• Task to carry out:
Format the lines from the start of the records through the line containing "qui sont très" as a JSON list of strings, with one string per line and blank lines omitted.
Top of Data shown
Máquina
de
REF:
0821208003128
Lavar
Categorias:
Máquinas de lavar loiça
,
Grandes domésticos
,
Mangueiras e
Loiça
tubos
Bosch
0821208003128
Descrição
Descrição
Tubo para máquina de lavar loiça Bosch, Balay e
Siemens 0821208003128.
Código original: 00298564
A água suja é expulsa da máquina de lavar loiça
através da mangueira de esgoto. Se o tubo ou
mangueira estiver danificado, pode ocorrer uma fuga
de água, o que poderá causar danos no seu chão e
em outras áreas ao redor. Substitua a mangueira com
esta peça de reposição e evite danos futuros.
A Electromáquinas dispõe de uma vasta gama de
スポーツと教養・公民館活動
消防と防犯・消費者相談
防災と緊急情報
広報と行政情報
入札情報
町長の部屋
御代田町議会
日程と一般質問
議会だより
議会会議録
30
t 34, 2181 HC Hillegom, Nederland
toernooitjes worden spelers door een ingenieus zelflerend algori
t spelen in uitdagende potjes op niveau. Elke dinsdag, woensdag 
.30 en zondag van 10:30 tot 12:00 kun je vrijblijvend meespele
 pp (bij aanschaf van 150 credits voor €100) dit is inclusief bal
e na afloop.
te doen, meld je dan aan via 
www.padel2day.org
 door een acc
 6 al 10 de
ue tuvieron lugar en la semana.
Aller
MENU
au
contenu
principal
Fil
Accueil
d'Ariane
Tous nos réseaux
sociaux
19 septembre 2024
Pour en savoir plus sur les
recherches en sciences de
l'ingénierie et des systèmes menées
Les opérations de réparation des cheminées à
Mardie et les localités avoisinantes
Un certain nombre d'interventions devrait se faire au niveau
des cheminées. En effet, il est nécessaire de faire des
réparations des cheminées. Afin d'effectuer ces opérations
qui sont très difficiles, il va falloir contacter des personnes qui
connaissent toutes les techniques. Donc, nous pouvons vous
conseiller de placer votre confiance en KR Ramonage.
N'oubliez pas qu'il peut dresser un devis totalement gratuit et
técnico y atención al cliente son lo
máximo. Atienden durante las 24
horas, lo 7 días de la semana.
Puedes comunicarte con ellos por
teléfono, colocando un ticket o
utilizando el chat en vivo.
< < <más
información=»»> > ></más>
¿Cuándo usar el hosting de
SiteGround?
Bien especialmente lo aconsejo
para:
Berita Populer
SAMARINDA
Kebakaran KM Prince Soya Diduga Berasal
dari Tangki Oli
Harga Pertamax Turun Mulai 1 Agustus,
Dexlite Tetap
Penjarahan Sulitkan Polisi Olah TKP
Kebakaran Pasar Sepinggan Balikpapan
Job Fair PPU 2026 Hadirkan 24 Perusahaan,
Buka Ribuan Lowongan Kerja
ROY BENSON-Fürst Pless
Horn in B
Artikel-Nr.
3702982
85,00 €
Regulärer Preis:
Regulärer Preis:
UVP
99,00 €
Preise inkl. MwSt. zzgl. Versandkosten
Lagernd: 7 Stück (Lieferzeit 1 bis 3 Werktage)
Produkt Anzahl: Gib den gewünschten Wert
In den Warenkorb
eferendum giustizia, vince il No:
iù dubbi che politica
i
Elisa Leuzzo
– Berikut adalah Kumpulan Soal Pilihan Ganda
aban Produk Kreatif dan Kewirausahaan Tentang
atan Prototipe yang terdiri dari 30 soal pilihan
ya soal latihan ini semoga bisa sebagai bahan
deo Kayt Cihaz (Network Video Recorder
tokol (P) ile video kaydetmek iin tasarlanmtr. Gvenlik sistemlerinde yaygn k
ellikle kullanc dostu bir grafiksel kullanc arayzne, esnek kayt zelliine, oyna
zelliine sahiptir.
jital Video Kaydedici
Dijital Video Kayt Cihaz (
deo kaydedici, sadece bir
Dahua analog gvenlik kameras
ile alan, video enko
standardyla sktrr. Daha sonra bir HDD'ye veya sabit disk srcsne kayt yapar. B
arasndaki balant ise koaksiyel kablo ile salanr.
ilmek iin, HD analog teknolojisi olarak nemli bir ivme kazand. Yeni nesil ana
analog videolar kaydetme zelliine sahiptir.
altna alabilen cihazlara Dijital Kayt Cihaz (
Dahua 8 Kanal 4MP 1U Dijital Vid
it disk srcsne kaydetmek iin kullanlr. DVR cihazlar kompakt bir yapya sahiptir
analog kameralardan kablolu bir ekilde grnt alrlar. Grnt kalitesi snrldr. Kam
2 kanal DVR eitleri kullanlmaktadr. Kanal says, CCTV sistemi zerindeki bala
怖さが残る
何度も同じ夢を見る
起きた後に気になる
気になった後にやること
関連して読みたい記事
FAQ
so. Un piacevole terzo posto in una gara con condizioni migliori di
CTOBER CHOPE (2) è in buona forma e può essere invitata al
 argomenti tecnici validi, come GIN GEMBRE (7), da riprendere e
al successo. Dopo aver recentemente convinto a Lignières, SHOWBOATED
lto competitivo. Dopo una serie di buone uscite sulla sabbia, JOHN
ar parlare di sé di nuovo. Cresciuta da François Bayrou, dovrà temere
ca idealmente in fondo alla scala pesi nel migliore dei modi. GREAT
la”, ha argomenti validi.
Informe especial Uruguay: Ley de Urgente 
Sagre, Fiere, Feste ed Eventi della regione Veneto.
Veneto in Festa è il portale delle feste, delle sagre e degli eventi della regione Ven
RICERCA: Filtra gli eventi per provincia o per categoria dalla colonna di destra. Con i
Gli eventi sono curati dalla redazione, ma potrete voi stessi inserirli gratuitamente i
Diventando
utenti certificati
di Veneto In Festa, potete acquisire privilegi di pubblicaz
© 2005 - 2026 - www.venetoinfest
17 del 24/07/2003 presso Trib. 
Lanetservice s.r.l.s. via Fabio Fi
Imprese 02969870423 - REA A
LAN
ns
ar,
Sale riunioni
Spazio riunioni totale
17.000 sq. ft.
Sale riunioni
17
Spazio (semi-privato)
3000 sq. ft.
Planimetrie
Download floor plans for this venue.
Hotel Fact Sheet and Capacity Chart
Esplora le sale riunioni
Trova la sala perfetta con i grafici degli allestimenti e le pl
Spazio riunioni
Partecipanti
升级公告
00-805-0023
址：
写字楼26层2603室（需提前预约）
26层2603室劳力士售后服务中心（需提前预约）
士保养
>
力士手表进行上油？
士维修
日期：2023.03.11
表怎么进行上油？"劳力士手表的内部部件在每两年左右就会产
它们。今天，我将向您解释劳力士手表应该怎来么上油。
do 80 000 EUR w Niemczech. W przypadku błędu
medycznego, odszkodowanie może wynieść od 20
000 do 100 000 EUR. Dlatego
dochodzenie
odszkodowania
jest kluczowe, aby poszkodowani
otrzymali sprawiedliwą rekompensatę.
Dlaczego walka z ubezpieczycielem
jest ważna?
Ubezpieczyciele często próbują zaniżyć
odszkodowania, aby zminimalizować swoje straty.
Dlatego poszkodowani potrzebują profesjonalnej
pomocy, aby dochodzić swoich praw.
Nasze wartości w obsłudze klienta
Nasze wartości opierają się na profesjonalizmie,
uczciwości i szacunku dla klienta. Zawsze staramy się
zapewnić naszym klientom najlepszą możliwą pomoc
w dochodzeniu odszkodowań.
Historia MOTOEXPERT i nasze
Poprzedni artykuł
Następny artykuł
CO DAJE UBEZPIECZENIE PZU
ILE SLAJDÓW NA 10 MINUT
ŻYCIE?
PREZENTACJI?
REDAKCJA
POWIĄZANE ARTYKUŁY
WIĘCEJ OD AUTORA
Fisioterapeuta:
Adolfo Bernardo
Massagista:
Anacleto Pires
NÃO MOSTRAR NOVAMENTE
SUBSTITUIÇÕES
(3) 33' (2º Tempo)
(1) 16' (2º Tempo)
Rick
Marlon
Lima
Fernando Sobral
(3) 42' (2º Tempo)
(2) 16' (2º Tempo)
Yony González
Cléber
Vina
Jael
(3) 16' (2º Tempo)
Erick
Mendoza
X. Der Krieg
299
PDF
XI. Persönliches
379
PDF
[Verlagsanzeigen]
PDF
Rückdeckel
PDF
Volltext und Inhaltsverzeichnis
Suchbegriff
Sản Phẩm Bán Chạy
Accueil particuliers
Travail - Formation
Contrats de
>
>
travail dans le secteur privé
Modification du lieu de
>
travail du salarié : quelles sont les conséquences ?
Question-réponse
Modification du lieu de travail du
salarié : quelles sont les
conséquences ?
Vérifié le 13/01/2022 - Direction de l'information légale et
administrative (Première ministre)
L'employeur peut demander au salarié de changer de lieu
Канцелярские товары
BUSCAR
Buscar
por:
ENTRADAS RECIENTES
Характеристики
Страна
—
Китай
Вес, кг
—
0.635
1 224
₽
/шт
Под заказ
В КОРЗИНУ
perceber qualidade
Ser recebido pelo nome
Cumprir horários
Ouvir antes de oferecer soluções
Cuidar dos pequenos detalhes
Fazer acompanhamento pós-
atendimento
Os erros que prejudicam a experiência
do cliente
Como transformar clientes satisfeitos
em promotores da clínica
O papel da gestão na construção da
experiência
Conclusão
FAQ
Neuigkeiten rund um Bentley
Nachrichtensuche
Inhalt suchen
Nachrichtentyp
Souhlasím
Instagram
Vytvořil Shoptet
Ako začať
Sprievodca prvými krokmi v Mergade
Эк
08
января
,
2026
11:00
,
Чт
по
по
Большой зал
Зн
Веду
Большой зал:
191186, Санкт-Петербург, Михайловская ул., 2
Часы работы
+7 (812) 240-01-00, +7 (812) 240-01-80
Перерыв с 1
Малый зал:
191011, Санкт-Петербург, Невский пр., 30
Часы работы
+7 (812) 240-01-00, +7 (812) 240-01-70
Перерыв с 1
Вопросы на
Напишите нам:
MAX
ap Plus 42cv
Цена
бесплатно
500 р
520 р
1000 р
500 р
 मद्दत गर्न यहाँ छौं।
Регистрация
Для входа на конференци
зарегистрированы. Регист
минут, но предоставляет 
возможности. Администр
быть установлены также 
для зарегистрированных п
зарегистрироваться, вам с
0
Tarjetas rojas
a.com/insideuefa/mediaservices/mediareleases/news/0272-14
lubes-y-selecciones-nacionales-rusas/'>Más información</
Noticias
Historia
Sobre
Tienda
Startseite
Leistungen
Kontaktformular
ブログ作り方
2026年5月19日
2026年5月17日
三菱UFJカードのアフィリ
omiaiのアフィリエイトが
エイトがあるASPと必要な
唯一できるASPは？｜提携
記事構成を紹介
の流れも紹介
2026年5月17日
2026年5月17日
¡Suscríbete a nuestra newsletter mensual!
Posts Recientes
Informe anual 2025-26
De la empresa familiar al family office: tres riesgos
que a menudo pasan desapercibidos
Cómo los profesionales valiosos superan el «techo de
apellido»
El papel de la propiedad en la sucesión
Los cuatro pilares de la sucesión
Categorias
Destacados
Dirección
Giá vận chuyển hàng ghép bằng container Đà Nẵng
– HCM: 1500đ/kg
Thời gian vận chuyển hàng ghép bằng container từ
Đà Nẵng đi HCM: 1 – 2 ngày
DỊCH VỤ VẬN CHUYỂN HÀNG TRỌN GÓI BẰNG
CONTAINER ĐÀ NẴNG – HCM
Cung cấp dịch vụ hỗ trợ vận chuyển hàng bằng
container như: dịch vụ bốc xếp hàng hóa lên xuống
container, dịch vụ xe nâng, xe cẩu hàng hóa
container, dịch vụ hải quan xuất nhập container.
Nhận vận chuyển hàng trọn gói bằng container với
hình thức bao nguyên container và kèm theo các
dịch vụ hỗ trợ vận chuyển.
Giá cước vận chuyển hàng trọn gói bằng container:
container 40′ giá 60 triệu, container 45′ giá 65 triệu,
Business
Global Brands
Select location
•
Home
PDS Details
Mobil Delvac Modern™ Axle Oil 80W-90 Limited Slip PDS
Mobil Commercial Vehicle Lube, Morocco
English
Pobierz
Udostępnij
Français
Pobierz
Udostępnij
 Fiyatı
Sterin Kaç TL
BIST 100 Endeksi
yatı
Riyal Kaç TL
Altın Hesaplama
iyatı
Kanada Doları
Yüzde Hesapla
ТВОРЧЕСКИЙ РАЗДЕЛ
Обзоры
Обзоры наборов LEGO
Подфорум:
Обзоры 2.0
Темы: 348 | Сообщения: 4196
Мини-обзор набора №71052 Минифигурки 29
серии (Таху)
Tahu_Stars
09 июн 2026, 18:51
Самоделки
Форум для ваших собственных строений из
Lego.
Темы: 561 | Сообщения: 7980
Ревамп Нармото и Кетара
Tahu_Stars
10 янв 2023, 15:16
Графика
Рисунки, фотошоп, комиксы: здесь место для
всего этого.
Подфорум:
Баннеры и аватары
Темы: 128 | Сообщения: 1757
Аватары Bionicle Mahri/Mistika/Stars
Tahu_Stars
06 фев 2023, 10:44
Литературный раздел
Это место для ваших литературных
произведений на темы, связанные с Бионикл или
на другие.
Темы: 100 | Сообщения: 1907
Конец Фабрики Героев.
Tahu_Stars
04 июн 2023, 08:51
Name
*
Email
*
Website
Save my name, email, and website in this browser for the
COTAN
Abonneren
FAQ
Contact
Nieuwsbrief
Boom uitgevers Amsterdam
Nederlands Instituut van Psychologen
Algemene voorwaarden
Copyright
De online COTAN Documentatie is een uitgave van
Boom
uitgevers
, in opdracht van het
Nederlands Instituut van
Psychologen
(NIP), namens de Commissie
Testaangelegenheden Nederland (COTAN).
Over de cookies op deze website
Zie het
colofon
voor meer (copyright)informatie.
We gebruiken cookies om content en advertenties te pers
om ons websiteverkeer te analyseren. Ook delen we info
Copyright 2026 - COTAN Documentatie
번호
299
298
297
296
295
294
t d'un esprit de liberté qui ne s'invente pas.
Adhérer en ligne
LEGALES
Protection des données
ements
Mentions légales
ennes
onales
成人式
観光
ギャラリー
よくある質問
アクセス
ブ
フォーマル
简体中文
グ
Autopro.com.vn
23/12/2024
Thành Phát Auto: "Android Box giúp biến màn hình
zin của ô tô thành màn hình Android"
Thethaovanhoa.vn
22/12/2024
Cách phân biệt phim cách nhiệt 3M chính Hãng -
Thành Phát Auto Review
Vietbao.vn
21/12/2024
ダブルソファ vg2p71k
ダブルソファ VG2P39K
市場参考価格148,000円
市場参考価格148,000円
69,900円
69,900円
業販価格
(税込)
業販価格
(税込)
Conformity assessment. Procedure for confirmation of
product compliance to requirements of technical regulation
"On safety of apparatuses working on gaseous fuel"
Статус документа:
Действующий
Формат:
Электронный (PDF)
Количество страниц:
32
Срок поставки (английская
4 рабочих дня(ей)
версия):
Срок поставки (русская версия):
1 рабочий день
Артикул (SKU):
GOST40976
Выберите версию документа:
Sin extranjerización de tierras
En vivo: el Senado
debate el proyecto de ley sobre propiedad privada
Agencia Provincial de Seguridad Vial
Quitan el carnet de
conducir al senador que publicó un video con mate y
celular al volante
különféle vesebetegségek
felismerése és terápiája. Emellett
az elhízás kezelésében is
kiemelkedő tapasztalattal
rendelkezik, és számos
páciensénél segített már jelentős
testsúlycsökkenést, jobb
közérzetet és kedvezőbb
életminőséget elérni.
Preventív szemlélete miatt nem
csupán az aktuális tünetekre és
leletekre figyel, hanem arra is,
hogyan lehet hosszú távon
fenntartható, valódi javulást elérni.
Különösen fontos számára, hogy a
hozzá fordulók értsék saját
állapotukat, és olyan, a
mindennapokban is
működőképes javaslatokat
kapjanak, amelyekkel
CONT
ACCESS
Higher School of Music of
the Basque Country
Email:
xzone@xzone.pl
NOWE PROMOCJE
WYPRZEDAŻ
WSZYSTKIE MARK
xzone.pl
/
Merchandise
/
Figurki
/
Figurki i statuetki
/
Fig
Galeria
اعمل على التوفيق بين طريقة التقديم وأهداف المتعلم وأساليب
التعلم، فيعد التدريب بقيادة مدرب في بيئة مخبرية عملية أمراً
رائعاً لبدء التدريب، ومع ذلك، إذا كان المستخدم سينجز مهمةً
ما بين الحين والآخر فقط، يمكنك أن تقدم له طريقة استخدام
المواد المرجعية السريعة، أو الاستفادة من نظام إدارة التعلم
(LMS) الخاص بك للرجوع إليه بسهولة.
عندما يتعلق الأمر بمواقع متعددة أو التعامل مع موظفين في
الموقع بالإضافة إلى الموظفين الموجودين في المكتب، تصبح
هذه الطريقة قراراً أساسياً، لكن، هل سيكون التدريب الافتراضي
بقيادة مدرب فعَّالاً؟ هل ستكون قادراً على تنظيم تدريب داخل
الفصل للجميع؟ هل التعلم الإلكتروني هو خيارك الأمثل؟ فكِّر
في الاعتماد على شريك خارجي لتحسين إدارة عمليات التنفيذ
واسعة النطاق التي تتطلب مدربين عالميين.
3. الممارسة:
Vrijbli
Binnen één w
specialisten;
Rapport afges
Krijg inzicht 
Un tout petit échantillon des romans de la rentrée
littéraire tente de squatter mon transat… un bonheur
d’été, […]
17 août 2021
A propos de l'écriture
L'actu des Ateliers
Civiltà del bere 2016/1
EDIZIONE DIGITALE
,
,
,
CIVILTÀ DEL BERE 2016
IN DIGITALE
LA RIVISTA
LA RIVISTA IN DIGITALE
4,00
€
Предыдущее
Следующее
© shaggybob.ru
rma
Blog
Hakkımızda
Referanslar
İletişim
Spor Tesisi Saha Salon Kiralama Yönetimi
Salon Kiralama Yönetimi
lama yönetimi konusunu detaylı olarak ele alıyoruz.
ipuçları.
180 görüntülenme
Bottom of Data shown
• Final answer:
[
  "Máquina",
  "de",
  "REF:",
  "0821208003128",
  "Lavar",
  "Categorias:",
  "Máquinas de lavar loiça",
  ",",
  "Grandes domésticos",
  ",",
  "Mangueiras e",
  "Loiça",
  "tubos",
  "Bosch",
  "0821208003128",
  "Descrição",
  "Descrição",
  "Tubo para máquina de lavar loiça Bosch, Balay e",
  "Siemens 0821208003128.",
  "Código original: 00298564",
  "A água suja é expulsa da máquina de lavar loiça",
  "através da mangueira de esgoto. Se o tubo ou",
  "mangueira estiver danificado, pode ocorrer uma fuga",
  "de água, o que poderá causar danos no seu chão e",
  "em outras áreas ao redor. Substitua a mangueira com",
  "esta peça de reposição e evite danos futuros.",
  "A Electromáquinas dispõe de uma vasta gama de",
  "スポーツと教養・公民館活動",
  "消防と防犯・消費者相談",
  "防災と緊急情報",
  "広報と行政情報",
  "入札情報",
  "町長の部屋",
  "御代田町議会",
  "日程と一般質問",
  "議会だより",
  "議会会議録",
  "30",
  "t 34, 2181 HC Hillegom, Nederland",
  "toernooitjes worden spelers door een ingenieus zelflerend algori",
  "t spelen in uitdagende potjes op niveau. Elke dinsdag, woensdag ",
  ".30 en zondag van 10:30 tot 12:00 kun je vrijblijvend meespele",
  " pp (bij aanschaf van 150 credits voor €100) dit is inclusief bal",
  "e na afloop.",
  "te doen, meld je dan aan via ",
  "www.padel2day.org",
  " door een acc",
  " 6 al 10 de",
  "ue tuvieron lugar en la semana.",
  "Aller",
  "MENU",
  "au",
  "contenu",
  "principal",
  "Fil",
  "Accueil",
  "d'Ariane",
  "Tous nos réseaux",
  "sociaux",
  "19 septembre 2024",
  "Pour en savoir plus sur les",
  "recherches en sciences de",
  "l'ingénierie et des systèmes menées",
  "Les opérations de réparation des cheminées à",
  "Mardie et les localités avoisinantes",
  "Un certain nombre d'interventions devrait se faire au niveau",
  "des cheminées. En effet, il est nécessaire de faire des",
  "réparations des cheminées. Afin d'effectuer ces opérations",
  "qui sont très difficiles, il va falloir contacter des personnes qui"
]